Data listing:
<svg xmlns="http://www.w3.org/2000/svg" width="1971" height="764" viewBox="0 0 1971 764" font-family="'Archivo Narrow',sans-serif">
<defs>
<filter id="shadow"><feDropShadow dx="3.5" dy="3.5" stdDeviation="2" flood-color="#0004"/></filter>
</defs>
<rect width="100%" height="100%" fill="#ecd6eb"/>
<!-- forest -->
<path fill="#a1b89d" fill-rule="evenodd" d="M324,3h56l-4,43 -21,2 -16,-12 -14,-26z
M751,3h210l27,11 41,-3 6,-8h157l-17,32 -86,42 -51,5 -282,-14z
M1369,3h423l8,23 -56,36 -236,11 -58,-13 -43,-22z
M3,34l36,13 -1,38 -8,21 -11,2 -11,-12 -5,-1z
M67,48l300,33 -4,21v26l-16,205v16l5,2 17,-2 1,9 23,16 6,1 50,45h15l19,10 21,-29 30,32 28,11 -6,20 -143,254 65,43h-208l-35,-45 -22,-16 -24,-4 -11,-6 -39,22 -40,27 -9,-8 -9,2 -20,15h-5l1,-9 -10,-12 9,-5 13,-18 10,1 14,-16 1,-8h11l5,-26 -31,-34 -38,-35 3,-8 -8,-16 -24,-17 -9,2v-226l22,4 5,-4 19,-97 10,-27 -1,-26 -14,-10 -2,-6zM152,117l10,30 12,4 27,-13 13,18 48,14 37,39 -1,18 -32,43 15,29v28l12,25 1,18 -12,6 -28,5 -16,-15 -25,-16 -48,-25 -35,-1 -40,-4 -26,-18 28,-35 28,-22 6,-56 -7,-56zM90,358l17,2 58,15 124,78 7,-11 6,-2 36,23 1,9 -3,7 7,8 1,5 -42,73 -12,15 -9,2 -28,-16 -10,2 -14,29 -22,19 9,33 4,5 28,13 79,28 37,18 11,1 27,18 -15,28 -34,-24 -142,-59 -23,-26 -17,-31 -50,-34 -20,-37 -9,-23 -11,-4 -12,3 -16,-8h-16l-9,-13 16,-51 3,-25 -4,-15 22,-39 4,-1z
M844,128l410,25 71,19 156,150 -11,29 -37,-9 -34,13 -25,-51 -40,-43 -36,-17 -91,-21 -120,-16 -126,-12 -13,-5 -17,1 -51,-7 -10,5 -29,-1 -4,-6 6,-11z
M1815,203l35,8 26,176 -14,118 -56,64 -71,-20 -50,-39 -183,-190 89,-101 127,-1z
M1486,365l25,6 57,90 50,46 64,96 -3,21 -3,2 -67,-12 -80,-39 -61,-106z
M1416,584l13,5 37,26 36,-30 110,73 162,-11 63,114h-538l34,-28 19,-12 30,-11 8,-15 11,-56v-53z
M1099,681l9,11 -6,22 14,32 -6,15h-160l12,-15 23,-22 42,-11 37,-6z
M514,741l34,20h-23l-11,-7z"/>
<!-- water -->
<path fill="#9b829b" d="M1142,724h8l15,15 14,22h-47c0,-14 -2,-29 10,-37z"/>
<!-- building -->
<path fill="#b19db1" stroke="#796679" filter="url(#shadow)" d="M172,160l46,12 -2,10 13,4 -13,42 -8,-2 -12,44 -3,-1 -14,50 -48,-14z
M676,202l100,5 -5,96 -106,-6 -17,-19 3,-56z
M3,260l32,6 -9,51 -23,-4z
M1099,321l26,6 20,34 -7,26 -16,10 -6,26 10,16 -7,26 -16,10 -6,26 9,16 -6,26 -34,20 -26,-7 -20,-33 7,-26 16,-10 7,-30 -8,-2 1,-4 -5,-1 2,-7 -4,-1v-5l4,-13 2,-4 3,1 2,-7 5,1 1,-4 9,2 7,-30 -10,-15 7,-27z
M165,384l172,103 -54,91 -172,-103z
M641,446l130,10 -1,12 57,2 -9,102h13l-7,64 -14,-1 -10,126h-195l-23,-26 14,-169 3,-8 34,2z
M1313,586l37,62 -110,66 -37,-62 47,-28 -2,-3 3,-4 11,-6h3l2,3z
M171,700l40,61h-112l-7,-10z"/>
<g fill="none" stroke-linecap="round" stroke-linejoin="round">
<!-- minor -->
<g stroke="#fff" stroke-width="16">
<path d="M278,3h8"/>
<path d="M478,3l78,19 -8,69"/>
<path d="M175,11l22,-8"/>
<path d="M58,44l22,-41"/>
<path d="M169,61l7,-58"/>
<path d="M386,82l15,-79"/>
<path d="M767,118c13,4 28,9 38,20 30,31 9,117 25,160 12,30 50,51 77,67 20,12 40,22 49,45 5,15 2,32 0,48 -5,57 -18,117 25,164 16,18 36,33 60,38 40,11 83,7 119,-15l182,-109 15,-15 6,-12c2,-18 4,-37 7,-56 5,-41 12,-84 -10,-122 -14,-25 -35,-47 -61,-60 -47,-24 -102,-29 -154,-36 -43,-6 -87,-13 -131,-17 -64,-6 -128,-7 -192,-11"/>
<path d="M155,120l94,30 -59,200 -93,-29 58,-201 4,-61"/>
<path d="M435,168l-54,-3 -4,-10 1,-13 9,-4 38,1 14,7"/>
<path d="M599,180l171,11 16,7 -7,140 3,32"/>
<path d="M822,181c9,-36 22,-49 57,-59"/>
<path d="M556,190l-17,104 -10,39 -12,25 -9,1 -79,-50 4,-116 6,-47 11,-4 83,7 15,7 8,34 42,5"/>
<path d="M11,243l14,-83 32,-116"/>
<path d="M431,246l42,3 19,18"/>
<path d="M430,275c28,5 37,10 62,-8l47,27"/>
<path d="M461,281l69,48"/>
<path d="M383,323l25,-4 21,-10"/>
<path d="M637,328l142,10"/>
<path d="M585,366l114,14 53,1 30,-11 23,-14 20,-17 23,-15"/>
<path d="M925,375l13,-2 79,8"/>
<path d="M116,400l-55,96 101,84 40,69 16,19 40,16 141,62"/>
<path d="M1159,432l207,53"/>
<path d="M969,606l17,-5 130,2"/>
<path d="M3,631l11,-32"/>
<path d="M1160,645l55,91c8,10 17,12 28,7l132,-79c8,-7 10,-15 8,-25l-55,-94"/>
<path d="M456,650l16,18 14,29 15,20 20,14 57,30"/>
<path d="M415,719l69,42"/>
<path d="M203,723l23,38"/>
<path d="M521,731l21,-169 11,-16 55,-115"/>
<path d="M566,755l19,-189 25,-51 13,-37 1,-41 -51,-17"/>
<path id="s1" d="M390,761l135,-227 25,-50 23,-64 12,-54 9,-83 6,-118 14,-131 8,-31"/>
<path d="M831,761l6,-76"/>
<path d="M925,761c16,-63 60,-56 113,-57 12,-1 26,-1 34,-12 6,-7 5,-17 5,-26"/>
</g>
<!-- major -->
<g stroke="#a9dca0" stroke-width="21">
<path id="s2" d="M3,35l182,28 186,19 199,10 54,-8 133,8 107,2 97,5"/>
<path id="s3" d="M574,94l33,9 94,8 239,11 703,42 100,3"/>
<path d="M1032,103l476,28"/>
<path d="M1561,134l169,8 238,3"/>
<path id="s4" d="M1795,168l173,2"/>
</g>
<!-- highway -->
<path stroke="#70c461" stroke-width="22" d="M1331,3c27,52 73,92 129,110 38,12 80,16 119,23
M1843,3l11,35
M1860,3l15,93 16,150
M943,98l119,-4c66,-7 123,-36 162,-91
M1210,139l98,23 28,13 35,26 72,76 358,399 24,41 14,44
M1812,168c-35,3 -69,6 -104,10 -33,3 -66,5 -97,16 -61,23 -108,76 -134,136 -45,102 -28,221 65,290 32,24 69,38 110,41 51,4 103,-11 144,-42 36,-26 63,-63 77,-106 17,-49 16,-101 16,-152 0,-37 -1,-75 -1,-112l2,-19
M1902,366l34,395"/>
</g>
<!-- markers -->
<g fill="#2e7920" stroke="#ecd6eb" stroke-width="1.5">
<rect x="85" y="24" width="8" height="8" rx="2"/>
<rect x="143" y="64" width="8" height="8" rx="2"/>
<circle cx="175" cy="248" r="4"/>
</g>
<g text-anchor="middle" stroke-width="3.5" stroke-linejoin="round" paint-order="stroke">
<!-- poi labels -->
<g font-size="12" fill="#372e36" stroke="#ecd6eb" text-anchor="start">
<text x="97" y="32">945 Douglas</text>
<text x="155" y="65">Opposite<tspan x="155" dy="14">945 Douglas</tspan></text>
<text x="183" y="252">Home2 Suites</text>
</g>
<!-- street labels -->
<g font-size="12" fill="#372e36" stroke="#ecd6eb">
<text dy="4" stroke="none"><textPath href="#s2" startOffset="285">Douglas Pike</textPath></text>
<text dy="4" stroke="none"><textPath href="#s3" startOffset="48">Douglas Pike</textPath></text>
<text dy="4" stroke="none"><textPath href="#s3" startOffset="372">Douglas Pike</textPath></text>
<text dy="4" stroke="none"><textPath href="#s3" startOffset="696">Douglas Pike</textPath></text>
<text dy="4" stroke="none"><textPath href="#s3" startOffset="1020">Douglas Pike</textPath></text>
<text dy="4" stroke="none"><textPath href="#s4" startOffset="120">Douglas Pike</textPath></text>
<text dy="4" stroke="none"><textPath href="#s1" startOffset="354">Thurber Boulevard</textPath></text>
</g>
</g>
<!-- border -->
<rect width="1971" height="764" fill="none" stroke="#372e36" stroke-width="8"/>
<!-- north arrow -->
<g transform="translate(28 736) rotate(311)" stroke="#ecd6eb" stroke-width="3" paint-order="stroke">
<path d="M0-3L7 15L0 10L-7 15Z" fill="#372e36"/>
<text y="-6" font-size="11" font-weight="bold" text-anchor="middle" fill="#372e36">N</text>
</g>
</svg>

Problem to solve: Return only the number of lines above in which the string "size" occurs.

Expected answer: 3